A quinta tem uma casa brasonada, estando em estudo a sua recuperação para atividade turística.

A caminho dos 30

A Sortegel surgiu em 1988, por iniciativa de vários produtores e comerciantes de castanha da região da Terra Fria. Por desentendimentos vários dos intervenientes iniciais, o projecto acabou por ser adquirido por Manuel Prego. É pelas mãos deste empresário que se inicia a laboração em 1991 e se dá o desenvolvimento da empresa.

Com a sua morte e o desinteresse da família, a Sortegel passa por um período difícil. Em 2002, a SLN compra a empresa que registava prejuízos sucessivos e, dada a pequena dimensão da unidade, decide realizar um investimento de dez milhões de euros. Vasco Veiga conta que a Sortegel passou de uma capacidade de 800 quilos para cinco toneladas/hora na área da congelação. O projecto terminou em 2005 e a Sortegel ficou uma nova empresa.
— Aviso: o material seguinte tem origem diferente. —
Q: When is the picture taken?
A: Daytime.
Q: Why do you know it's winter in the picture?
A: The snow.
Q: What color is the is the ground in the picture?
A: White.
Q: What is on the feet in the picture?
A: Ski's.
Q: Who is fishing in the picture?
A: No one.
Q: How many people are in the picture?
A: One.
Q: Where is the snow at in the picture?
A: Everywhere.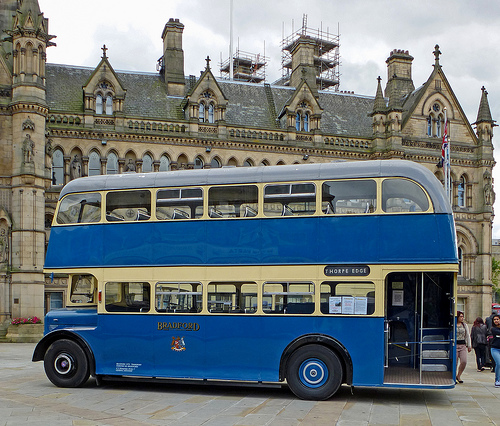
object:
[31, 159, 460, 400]
bus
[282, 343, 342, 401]
wheel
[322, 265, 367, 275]
sign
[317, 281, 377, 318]
window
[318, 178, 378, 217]
window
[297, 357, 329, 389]
hubcap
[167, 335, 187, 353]
logo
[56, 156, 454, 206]
roof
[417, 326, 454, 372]
steps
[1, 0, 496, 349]
building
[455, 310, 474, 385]
person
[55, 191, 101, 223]
window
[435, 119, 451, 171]
flag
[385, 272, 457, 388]
door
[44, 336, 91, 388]
front wheel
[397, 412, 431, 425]
slab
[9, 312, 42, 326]
flower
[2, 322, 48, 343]
planter box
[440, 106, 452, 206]
pole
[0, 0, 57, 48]
spire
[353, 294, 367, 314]
paper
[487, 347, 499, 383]
jeans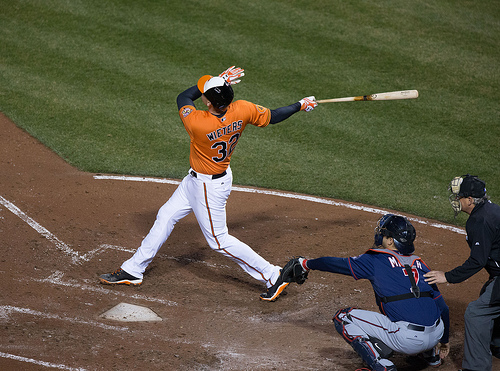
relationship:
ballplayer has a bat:
[99, 64, 317, 304] [319, 90, 420, 105]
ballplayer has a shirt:
[99, 64, 317, 304] [177, 86, 301, 176]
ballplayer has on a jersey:
[99, 64, 317, 304] [177, 100, 272, 174]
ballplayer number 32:
[99, 64, 317, 304] [212, 134, 238, 163]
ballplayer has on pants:
[99, 64, 317, 304] [119, 168, 284, 290]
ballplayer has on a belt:
[99, 64, 317, 304] [189, 167, 232, 178]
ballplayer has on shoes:
[99, 64, 317, 304] [101, 268, 146, 287]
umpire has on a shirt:
[424, 174, 500, 369] [445, 199, 499, 283]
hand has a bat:
[300, 95, 317, 112] [319, 90, 420, 105]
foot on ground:
[100, 267, 144, 287] [0, 1, 499, 370]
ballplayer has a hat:
[99, 64, 317, 304] [195, 73, 232, 107]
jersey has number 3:
[177, 100, 272, 174] [212, 140, 225, 160]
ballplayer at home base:
[99, 64, 317, 304] [101, 302, 161, 325]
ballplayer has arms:
[99, 64, 317, 304] [176, 65, 318, 126]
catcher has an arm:
[278, 214, 450, 369] [298, 254, 371, 280]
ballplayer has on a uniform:
[99, 64, 317, 304] [127, 79, 281, 284]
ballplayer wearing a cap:
[99, 65, 318, 303] [197, 73, 233, 106]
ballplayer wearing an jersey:
[99, 64, 317, 304] [177, 100, 272, 174]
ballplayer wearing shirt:
[99, 64, 317, 304] [177, 86, 301, 176]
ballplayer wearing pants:
[99, 64, 317, 304] [119, 168, 284, 290]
No entretanto, dá-se o caso BPN, que acaba por arrastar todas as empresas que directa ou indirectamente lhe estavam ligadas. A empresa não parou de laborar e manteve a actividade rentável. Quase 30 anos depois, a Sortegel foi o primeiro investimento na área agro-industrial de um empresário do Norte, que prefere o anonimato e que, segundo se pode apurar, não ficará por aqui.

A CULTURA DA CASTANHA NA SORTEGEL

Produtores: Mais de mil produtores vendem anualmente castanha à Sortegel;

Área de plantação: A Sortegel tem 250 hectares de castanheiros biológicos;

Plantação: entre novembro e até março, em solos leves e frescos;

Amplitudes térmicas: Na altura da plantação não são importantes; Na floração deve haver calor e vento leve e temperaturas nunca abaixo dos 12ª; A fecundação pede temperaturas acima dos 12º.

Produtividade em velocidade cruzeiro: 3 toneladas por hectare;

Escoamento: Castanha fresca: 50% mercado nacional, 50% mercado europeu. Castanha congelada: 30% mercado nacional, 70% mercados externos;

Preço: 1 a 2,5 euros por quilo é quanto paga a Sortegel; Pode atingir os 3 euros em campanhas de fraca qualidade.

Compras anuais: 8 a 10 mil toneladas;

Necessidades hídricas: a falta de chuva começa a obrigar a regar o castanheiro; castanheiros jovens devem ser regados diariamente nos meses de calor (entre 5 a 10 litros por árvore);

Pragas e doenças: doença da tinta, cancro, bichado e vespa das galhas;

Mão-de-obra: Exigência de mão-de-obra na colheita. Pode representar 40% do preço de venda.

Colheita: outubro e novembro, quando os ouriços caem.

VALOR NUTRICIONAL DA CASTANHA

A castanha é um produto nacional com fortes tradições no País. O fruto do castanheiro tem importantes valores nutricionais, a saber:

Proteína e aminoácidos: Teor de proteína reduzido, mas rica em aminoácidos essenciais como arginina, valina, isoleucina e fenilalamina;

Ácidos gordos insaturados: Baixo teor de gordura, isenta de colesterol e rica em ácidos oleico, linolénico e linoleico;

Amido: Rica em hidratos de carbono facilmente digestíveis, principalmente sob a forma de amido. Isenta de glúten;

Fibra: Teor elevado;

Sais minerais: Elevado teor de sais minerais P (Fósforo) e K (Potássio);

Fitoquímicos: Contém ácidos gálico e elágico;

Vitaminas: Destacam-se as vitaminas C, B e pró-vitamina A.